Con un avviso pubblico al vetriolo il primo cittadino ammonisce gl’impiegati del Comune

 

 

Un avviso pubblico campeggia da stamane tra i corridoi del municipio di Corigliano-Rossano. Con in calce la firma del sindaco Flavio Stasi (foto), il primo sindaco della neo terza città della Calabria eletto poco meno di sei mesi fa. Il primo cittadino ha preso carta, penna e calamaio per mettere alcuni necessari puntini sulle “i”, rivolgendosi direttamente ai suoi concittadini. Ma è un dire a nuora perché suocera intenda. Già, perché quei puntini non sono nient’affatto diretti ai cittadini di Corigliano-Rossano, bensì ai dipendenti comunali, vale a dire agl’impiegati che prestano - o che dovrebbero prestare - il loro pubblico servizio all’interno del municipio.

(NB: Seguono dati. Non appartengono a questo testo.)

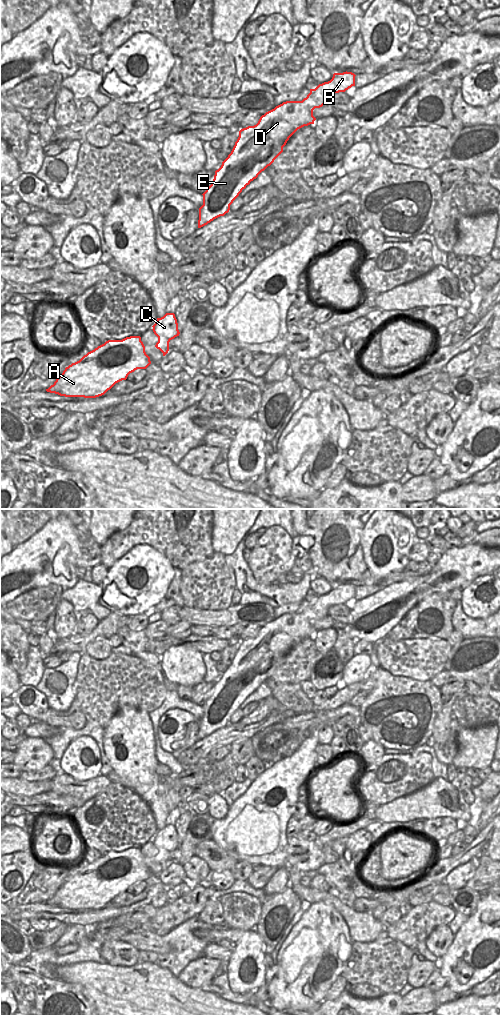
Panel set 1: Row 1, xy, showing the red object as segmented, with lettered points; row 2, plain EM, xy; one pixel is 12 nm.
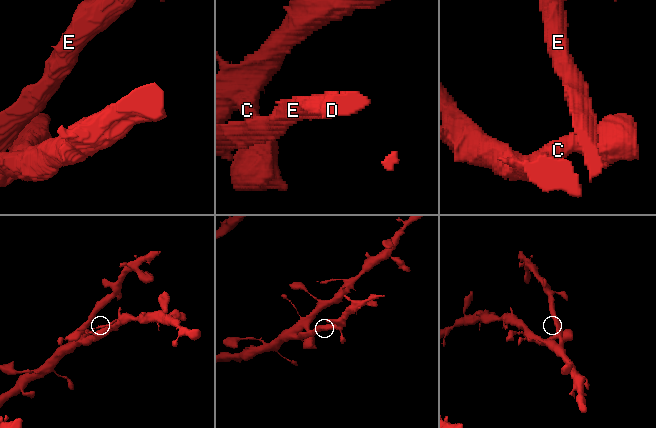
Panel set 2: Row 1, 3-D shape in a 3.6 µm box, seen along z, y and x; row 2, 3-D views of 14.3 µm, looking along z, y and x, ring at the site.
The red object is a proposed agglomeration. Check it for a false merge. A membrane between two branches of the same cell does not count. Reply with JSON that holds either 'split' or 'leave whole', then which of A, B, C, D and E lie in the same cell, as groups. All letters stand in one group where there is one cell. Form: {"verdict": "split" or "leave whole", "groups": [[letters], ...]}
{"verdict": "leave whole", "groups": [["A", "B", "C", "D", "E"]]}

Sì, perché è pratica diffusa che gl’impiegati (non tutti, al bando quindi ogni generalizzazione del caso), troppo spesso, non avendo una risposta precisa da dare a un cittadino “interrogante” su qualsivoglia genere d’istanza orale, o non volendo darla una risposta, declinino le loro precise responsabilità d’ufficio. Praticando lo scaricabarile nientepocodimenochè sul vertice stesso dell’amministrazione comunale, vale a dire proprio sul sindaco Stasi. Eletto dai cittadini per svolgere le funzioni demandate alla carica elettiva, appunto, e non quelle d’impiegato di qualsivoglia ufficio comunale.

 

La sede municipale di Palazzo Garopoli  

 

Che gran parte del personale dipendente del Comune di Corigliano-Rossano non sia qualificato per le mansioni da svolgere - a dispetto delle formali qualifiche d’assunzione, dei corsi d’aggiornamento e di formazione continua - è un dato oggettivo e derivante dall’altissima percentuale presente in municipio d’imboscati da parte dei vari politicanti del passato dei quali a tutti i coriglianrossanesi sono noti nomi, cognomi e soprannomi. Ma a fronte d’uno stipendio pubblico che viene ad essi puntualmente corrisposto alla fine d’ogni mese dall’ente pubblico, e quindi dallo Stato, e in definitiva dalla stessa comunità coriglianrossaneseche essi - molti dei quali inabili a parlare e a scrivere in lingua italiana - possano autoconcedersi addirittura la licenza di delegare il loro lavoro all’organo monocratico eletto a capo del governo del Comune, ciò è decisamente fuori d’ogni logica. E sembra essere il pensiero messo nero su bianco stamane dal sindaco Stasi, con un sarcasmo estremamente garbato ma col vetriolo del proprio avviso pubblico: «Ai concittadini che si recano presso gli uffici comunali e che, a fronte di una qualsiasi richiesta, dovessero ricevere la risposta “Andate a chiedere al sindaco”, anche in forma dialettale (“Iat addu u sinnic”) o similari, comunico che mi sono trasferito appositamente al piano terra (Pal. Garopoli). Sono certo che una tale indicazione da parte degli uffici (apparentemente immotivata) non sia originata né da antipatia nei confronti dell’Amministrazione, né da incapacità di fornire risposte puntuali rispetto alle vostre richieste. Pertanto, col fine di migliorare i servizi per la comunità, prego i concittadini di recarsi presso il mio ufficio, preferibilmente col nome di chi ha fornito tale indicazione, in modo da permettermi di approfondire - col diretto interessato - le ragioni di una tale misteriosa ma importante indicazione. Mi scuso in anticipo se circostanza dovesse arrecarvi disagi».